• THE TASK
Drop the pictures, then extract the listing word for word.

• INFORMATION SHOWN
..........

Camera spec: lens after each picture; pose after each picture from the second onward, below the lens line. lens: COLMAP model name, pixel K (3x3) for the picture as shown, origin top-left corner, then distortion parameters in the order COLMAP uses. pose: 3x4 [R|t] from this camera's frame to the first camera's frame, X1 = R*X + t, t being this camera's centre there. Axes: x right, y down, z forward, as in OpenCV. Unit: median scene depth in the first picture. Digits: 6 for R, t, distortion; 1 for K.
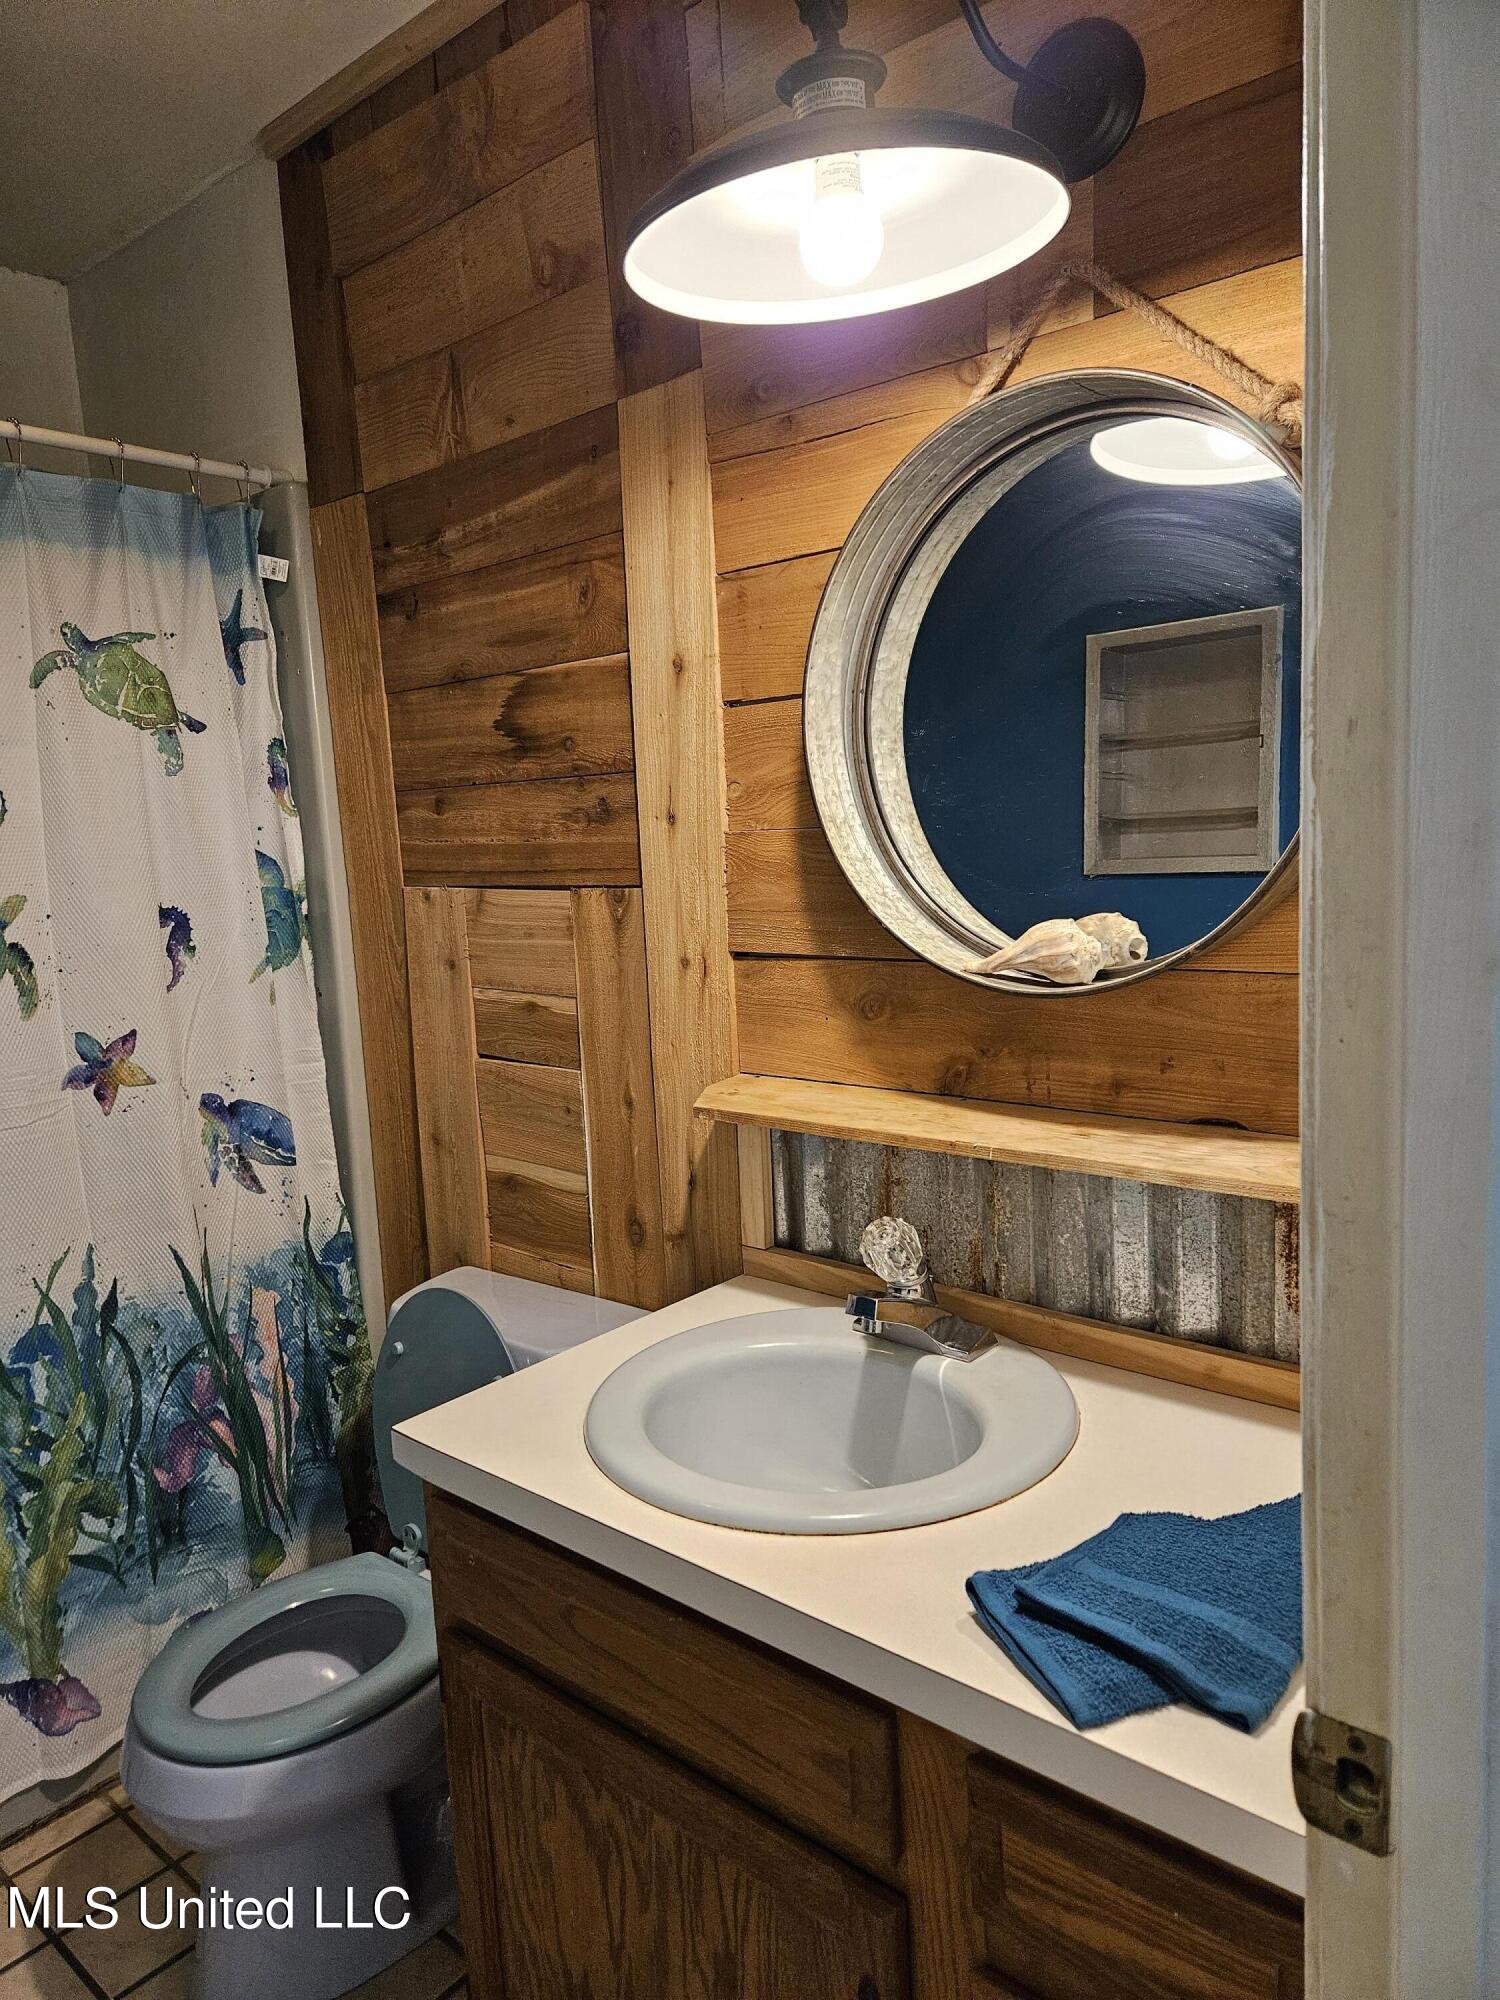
lens RADIAL K [[1341.8, 0, 735.9], [0, 1341.8, 997.0], [0, 0, 1]] dist [0.080462, -0.074166]
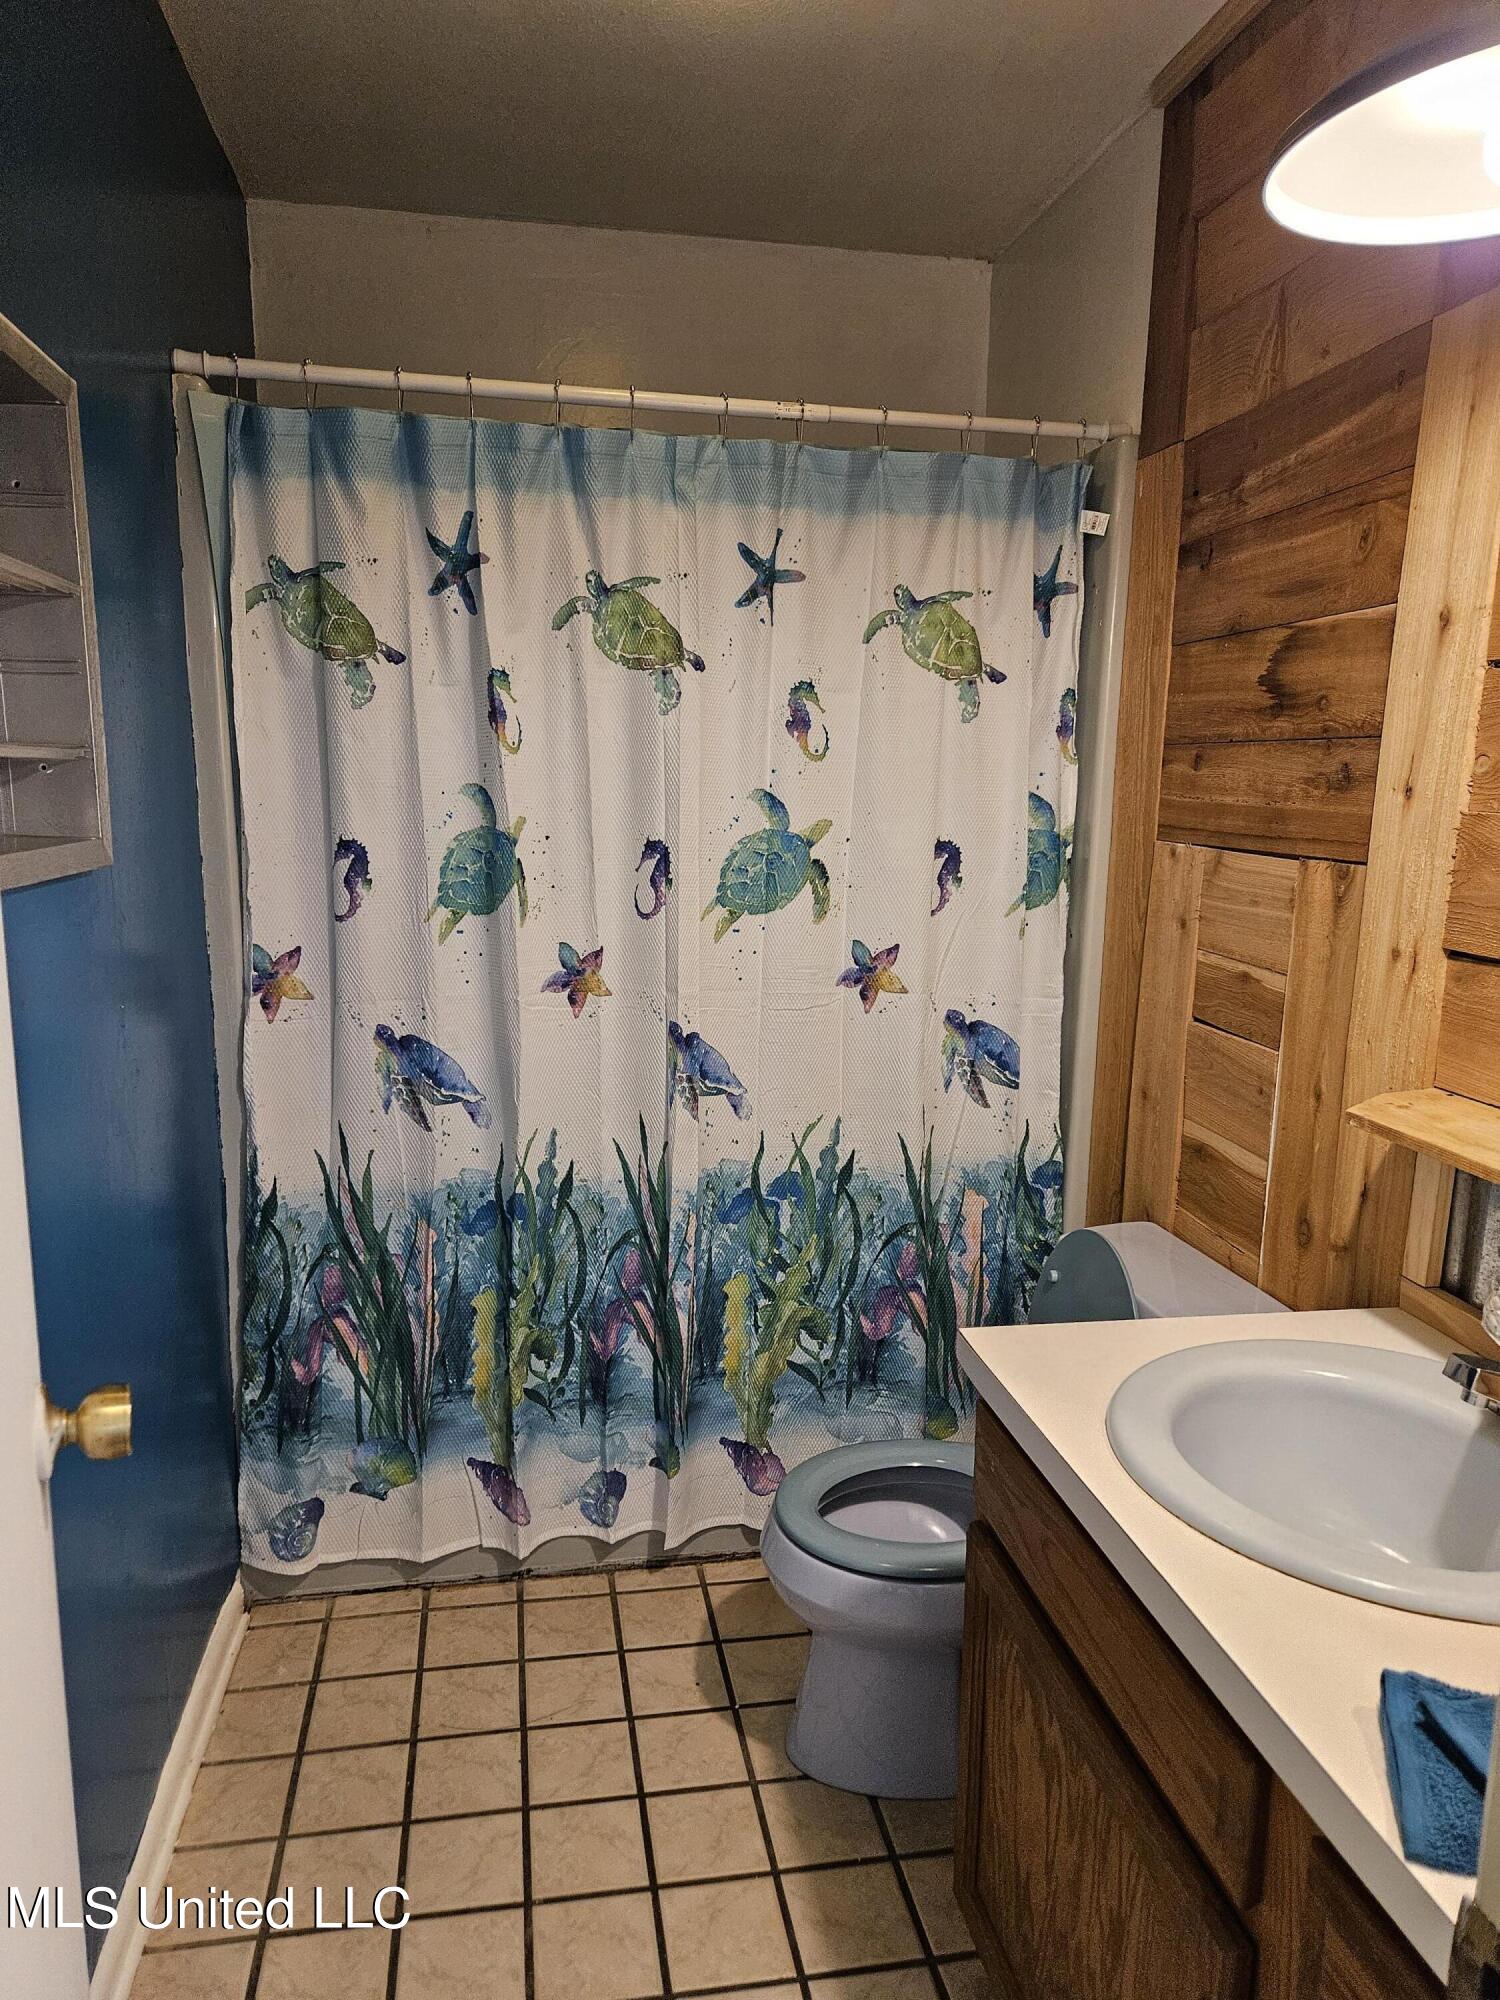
lens RADIAL K [[1347.7, 0, 747.6], [0, 1347.7, 1020.8], [0, 0, 1]] dist [0.075031, -0.072759]
pose [[0.784102, 0.174904, -0.595476, 0.167571], [-0.137353, 0.984580, 0.108330, -0.020538], [0.605242, -0.003151, 0.796035, 0.011047]]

..........

• PROBLEM SOLUTION
Camera spec: lens after each picture; pose after each picture from the second onward, below the lens line. lens: COLMAP model name, pixel K (3x3) for the picture as shown, origin top-left corner, then distortion parameters in the order COLMAP uses. pose: 3x4 [R|t] from this camera's frame to the first camera's frame, X1 = R*X + t, t being this camera's centre there. Axes: x right, y down, z forward, as in OpenCV. Unit: median scene depth in the first picture. Digits: 6 for R, t, distortion; 1 for K.
lens RADIAL K [[1341.8, 0, 735.9], [0, 1341.8, 997.0], [0, 0, 1]] dist [0.080462, -0.074166]
lens RADIAL K [[1347.7, 0, 747.6], [0, 1347.7, 1020.8], [0, 0, 1]] dist [0.075031, -0.072759]
pose [[0.784102, 0.174904, -0.595476, 0.167571], [-0.137353, 0.984580, 0.108330, -0.020538], [0.605242, -0.003151, 0.796035, 0.011047]]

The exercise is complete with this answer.